Friend Xerxes tells the story of Boris the Cat, a companion animal on a solo cruise around the world.
His column is titled “The Absence of a Happy Ending.” With an added “[Reader alert: This column is a downer]”
Somewhere in the South Atlantic, Boris fell overboard, and was not seen again.
“When things go wrong, we’re told to have faith. As Julian of Norwich once assured us, ‘All shall be well, and all shall be well, and all manner of thing shall be well.’
“I wonder if Boris would agree with her.”
As though this advice was for cats. Anyone who’s had a cat as a kid could have told him, cats do not live long in any event.
So why this melodramatic reaction, particularly when men, women, and children are dying daily in Gaza, or the Ukraine, and gruesomely in Israel on October 7? And yet it is the unmet cat, who died many years ago, that occupies Xerxes’s thoughts?
Jung once said, sentimentality is a scaffolding concealing brutality. Hitler loved his dogs.
I fear we no longer care about humanity. Making much of “nature” and cats and the like is a scaffolding concealing our own brutality from ourselves, at times when in our hearts we know we are guilty of it. We reassure ourselves by manifesting exaggerated delicacy. Goodness! We wouldn’t swat a flea! We lament the death of every cat!
Death, after all, is every cat’s ending. “Death, a necessary end, will come when it will come.”
The conventional belief is that an animal’s consciousness, when it dies, simply ceases to be. Lights out. That is not tragic: it is neutral. Sad because this cat’s life was a few years shorter than it might have been?
Then where is the concern over aborted children?
Boris may have briefly felt panic. There is a Jewish prayer, “Lord, don’t let me die while I’m still alive.” I imagine that is a prayer against panic, against facing death unexpectedly. If so, Boris’s panic must have been brief. Cats are not renowned swimmers. A small furry animal in a turbulent sea?
And if this is Xerxes’s or his readers’ main concern, do they spare a thought for the terror of animals led to slaughter, whose meat they eat every day?
Xerxes then makes Boris's death a parable to suggest that we invented heaven to console ourselves, because we want a happy ending.
But that does not work. Xerxes probably knows this in his own heart. He has a Christian education. Animals, according to traditional Christian belief, based on Aristotle, do not go to heaven. If heaven were only wishful thinking, we would surely insist that Boris did, and we would have our happy ending. Why does Xerxes choose an example that does not work?

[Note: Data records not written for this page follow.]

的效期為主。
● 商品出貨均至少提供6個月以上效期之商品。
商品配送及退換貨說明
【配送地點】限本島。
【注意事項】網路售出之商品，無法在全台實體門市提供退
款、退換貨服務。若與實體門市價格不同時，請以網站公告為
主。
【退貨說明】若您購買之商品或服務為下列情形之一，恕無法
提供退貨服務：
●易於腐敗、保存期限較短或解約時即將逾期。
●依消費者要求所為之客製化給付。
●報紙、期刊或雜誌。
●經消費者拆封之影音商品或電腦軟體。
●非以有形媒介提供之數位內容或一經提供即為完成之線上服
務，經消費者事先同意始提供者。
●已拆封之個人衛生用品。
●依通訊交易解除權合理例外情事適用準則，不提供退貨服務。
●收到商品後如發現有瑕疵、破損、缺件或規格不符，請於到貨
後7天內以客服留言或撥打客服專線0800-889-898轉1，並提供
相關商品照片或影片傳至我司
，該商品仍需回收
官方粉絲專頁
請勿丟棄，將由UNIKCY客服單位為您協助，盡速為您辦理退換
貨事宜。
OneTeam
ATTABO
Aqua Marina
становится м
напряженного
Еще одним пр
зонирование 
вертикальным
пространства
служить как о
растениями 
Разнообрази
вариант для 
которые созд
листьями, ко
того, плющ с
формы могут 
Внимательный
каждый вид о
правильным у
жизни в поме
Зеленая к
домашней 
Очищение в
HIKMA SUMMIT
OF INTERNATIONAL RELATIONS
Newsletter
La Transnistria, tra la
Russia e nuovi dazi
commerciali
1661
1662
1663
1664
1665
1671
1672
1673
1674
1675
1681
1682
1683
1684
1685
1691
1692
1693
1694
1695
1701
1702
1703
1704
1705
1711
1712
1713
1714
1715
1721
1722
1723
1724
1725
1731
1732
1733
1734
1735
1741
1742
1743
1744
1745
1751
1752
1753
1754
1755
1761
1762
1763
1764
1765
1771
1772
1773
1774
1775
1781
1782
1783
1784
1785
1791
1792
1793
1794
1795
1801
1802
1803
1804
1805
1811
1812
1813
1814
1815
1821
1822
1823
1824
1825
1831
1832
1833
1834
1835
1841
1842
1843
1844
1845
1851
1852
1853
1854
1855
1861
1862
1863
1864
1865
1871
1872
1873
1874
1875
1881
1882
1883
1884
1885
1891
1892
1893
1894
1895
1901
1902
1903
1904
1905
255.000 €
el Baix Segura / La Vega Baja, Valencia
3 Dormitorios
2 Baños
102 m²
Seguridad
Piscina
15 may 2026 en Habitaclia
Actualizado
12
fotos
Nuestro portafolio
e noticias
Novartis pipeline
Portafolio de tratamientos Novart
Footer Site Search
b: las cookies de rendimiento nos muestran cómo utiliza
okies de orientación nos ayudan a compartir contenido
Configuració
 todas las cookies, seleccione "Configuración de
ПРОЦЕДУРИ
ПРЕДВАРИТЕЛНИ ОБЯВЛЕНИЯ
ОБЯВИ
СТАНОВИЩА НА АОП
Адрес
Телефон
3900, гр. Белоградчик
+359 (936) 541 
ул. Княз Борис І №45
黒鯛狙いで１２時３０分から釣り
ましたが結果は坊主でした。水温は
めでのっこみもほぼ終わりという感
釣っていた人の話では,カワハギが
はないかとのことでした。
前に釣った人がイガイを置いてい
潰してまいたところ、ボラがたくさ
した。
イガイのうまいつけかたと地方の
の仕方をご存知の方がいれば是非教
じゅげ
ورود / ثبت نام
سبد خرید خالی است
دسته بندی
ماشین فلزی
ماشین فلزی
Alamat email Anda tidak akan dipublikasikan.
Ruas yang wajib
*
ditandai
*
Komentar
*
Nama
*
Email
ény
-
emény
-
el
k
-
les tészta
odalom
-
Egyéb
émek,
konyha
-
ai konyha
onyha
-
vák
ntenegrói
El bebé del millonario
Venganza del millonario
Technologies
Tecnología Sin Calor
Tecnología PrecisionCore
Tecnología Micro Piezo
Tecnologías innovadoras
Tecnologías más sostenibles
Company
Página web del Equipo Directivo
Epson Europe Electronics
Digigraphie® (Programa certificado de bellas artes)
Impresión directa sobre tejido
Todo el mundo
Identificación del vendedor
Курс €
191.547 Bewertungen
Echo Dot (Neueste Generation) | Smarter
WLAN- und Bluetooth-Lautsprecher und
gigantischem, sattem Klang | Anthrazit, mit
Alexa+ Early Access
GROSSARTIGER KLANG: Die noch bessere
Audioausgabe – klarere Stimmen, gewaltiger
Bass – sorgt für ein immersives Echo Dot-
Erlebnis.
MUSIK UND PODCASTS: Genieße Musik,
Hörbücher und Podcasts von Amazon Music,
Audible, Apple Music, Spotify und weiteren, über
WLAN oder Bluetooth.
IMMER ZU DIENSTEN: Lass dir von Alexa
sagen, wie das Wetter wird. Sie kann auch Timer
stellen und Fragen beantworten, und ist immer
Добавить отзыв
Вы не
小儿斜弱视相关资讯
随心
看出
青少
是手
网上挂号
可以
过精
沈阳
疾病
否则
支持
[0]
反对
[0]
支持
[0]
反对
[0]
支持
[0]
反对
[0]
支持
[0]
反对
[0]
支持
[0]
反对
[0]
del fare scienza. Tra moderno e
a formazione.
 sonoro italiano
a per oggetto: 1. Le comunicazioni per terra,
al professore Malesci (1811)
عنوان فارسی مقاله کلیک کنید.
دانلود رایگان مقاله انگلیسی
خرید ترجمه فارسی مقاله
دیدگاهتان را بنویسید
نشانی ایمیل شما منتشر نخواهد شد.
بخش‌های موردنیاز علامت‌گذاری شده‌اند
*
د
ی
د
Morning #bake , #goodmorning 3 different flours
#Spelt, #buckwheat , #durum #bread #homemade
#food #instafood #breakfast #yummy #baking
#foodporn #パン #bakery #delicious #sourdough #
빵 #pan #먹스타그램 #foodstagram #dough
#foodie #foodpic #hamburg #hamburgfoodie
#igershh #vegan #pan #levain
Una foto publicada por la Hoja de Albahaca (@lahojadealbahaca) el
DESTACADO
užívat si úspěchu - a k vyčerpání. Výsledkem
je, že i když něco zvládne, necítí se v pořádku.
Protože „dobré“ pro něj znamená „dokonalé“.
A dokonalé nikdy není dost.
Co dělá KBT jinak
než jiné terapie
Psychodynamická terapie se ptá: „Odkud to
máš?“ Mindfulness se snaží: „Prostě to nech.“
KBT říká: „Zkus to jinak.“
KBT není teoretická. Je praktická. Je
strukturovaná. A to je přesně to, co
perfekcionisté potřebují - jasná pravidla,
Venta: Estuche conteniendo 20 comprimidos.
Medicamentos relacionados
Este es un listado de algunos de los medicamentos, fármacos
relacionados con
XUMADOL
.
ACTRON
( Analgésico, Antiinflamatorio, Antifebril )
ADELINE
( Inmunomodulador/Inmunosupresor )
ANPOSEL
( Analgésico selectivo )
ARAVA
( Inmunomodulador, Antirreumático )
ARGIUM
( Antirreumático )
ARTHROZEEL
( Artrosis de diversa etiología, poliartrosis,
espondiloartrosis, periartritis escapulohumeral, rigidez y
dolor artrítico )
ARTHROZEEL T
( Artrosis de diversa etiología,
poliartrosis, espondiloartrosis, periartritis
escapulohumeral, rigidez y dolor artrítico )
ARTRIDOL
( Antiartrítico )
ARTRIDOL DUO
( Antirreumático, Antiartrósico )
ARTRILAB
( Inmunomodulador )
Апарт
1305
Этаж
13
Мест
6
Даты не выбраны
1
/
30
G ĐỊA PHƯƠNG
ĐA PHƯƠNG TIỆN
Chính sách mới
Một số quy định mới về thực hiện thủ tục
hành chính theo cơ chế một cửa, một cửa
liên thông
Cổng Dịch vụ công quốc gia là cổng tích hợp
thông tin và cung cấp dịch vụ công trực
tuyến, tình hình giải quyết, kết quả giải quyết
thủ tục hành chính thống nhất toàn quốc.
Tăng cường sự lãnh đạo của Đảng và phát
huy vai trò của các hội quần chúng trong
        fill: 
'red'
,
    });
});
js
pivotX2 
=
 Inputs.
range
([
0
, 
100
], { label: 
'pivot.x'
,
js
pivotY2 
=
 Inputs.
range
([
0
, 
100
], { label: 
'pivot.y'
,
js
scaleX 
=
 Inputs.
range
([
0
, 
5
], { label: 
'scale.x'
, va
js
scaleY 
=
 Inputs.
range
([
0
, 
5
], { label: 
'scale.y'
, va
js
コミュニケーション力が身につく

Because his real point is a concealed one. He wants to believe we are all like cats, and cease to be at death. That is his wish for a happy ending.
Because the alternative, as Xerxes neglects to note, is not heaven. All people do not go to heaven. In fact, in most traditional views of the afterlife, few do. There is an alternative destination, or perhaps two or three. Or, for Buddhists or Hindus, an infinite number of possible destinations, of future lives.
And moderns in general try hard not to believe in God or the afterlife, and insist that man is no better than an animal, a cat, and exalt nature, because of a guilty conscience, and terror at the just consequences of our actions.